__PROBLEM TO SOLVE__: Write out the lines of the listing below word for word, covering the stretch from the line that contains "ройдёт с 4 по" through the line that contains "ske tap for den det gjelder.", both included. Leave the pictures out of your answer.
─── DATA EXTRACT
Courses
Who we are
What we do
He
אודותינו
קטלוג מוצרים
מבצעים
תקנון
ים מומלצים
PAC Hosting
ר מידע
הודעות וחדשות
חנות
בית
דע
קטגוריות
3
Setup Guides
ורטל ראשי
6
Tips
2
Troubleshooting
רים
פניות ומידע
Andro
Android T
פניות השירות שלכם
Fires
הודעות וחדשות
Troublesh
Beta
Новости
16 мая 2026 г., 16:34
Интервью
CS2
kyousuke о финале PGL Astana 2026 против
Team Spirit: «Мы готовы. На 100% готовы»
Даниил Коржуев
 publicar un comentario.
──────
─── DATA EXTRACT
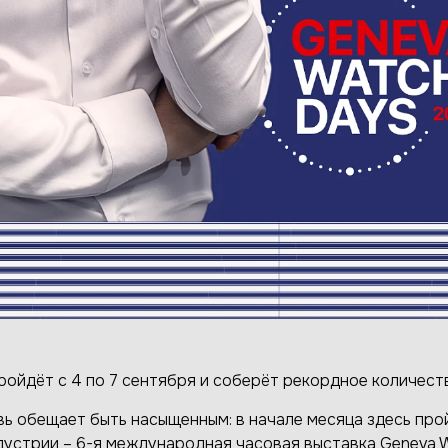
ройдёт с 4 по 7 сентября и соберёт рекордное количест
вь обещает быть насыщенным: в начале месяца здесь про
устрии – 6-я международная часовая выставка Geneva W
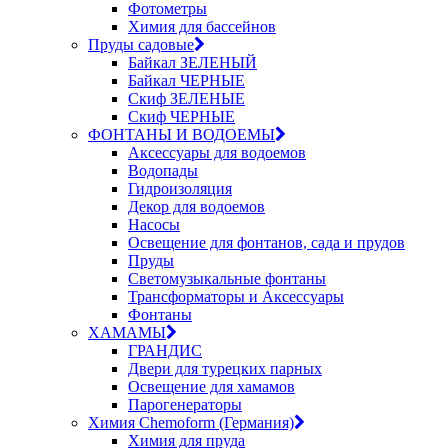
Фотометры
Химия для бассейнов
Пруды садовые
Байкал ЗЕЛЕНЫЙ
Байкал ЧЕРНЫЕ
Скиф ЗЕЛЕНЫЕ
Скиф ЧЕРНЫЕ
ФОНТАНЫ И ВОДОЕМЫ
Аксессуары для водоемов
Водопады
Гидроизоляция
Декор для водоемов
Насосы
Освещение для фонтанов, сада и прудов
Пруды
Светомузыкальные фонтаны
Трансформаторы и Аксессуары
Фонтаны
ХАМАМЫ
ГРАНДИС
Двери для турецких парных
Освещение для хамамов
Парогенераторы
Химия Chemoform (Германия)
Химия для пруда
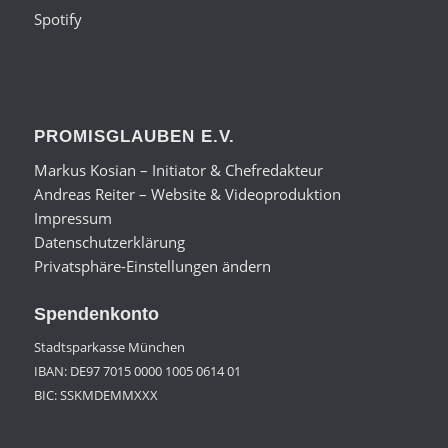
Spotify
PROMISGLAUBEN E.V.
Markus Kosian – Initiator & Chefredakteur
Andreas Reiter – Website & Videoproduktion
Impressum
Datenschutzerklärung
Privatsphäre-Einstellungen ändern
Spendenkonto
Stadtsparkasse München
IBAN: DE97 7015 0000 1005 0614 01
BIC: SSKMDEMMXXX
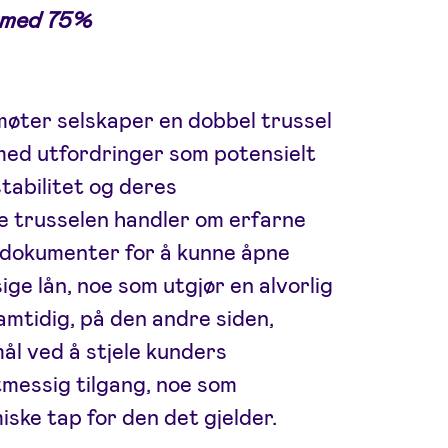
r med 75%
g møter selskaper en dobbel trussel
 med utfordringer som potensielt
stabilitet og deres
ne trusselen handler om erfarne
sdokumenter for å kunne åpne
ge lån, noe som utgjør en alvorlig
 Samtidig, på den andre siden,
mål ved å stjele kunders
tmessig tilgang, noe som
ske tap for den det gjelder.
──────
__ANSWER TO THIS PROBLEM__:
ройдёт с 4 по 7 сентября и соберёт рекордное количест
вь обещает быть насыщенным: в начале месяца здесь про
устрии – 6-я международная часовая выставка Geneva W
Фотометры
Химия для бассейнов
Пруды садовые
Байкал ЗЕЛЕНЫЙ
Байкал ЧЕРНЫЕ
Скиф ЗЕЛЕНЫЕ
Скиф ЧЕРНЫЕ
ФОНТАНЫ И ВОДОЕМЫ
Аксессуары для водоемов
Водопады
Гидроизоляция
Декор для водоемов
Насосы
Освещение для фонтанов, сада и прудов
Пруды
Светомузыкальные фонтаны
Трансформаторы и Аксессуары
Фонтаны
ХАМАМЫ
ГРАНДИС
Двери для турецких парных
Освещение для хамамов
Парогенераторы
Химия Chemoform (Германия)
Химия для пруда
Spotify
PROMISGLAUBEN E.V.
Markus Kosian – Initiator & Chefredakteur
Andreas Reiter – Website & Videoproduktion
Impressum
Datenschutzerklärung
Privatsphäre-Einstellungen ändern
Spendenkonto
Stadtsparkasse München
IBAN: DE97 7015 0000 1005 0614 01
BIC: SSKMDEMMXXX
r med 75%
g møter selskaper en dobbel trussel
 med utfordringer som potensielt
stabilitet og deres
ne trusselen handler om erfarne
sdokumenter for å kunne åpne
ge lån, noe som utgjør en alvorlig
 Samtidig, på den andre siden,
mål ved å stjele kunders
tmessig tilgang, noe som
ske tap for den det gjelder.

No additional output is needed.